Kerr-azy Education Solutions
Last week’s stunner was a feeling of agreement with Bob Kerr:
No summits, no rigorous testing of teachers, can restore what has been lost in too many schools — the basic respect for learning and for the place a teacher holds in making good things possible.
Until we can reverse the damage done before some kids even show up for the first day of class, there is little chance that equal opportunity will be the rule in Rhode Island schools.
Of course, disagreement may arise over the symptoms of the “damage done” and would certainly arise over its causes. Some common ground exists:
… at the heart of it all, as always, is the man or woman who prepares a classroom in the morning to welcome students who carry a full load of electronic distractions and social problems through the door. …
Until we know what it’s like to work in an environment where eager participation in class by a student can bring ridicule or worse — where text messaging claims more attention than the mathematical equations on the board — we will only look silly rushing to judgment.
But what to do about those insidious “social problems”? Experience reading Kerr should lead one to expect the usual: welfare programs, subsidized child and health care, affordable housing programs, laws against discrimination, and so on. In short, the parade of policies that have stood the poor in such good stead, the lessons of dependency, and the sense that things not given are not achievable.
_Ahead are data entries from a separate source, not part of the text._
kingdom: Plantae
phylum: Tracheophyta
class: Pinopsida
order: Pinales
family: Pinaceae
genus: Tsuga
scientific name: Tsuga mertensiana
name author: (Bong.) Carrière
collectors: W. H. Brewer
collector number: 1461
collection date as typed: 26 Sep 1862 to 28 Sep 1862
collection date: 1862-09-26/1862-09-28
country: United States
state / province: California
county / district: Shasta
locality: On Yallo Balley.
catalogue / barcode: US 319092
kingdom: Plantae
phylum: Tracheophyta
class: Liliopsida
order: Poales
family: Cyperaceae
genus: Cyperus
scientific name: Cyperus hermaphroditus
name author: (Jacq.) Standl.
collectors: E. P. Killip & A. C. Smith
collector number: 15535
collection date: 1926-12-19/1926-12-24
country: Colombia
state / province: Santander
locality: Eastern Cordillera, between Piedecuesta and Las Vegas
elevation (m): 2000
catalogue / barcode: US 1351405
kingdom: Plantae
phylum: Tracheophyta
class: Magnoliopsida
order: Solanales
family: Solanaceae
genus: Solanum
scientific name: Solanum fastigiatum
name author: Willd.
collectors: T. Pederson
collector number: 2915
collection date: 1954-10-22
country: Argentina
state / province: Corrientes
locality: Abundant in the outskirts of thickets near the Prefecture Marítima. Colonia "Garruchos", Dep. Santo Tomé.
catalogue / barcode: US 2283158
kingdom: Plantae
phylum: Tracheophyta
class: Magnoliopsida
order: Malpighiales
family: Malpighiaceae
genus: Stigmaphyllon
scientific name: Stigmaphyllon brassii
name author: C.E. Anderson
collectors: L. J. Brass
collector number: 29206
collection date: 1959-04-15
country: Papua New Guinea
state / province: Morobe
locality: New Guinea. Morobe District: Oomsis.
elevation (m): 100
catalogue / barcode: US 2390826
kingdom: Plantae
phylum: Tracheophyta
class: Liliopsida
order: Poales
If I may be overly simplistic, the guiding principle of this approach is that material circumstances create culture. Conflicting examples of cultures of varying health and wealth, however, suggest that it is not so. Rather, selective acculturation is the wellspring of opportunity. The hope of “yes you can” is incompatible with the pledge of “here you go.” Better to project the message: “this you must.”
The kids don’t “stare and scribble and scratch and fail” because “their only real failing was being born into lousy circumstances.” They’ve been born into circumstances of which most people throughout history would be envious (the classroom being a central emblem). They sabotage their opportunities because trying involves risk. They mock each other’s academic success because if they bring each other down, they can continue to blame the system, the Man, the society for not handing over enough to ensure better circumstances.
And the worst part of the whole scenario is how long that attitude has existed — and been readily identifiable. We’re into decades, now, and unless we adults find within ourselves the confidence to dictate terms of responsibility, we will continue to damn the kids to lives of staring and scribbling and scratching and failing.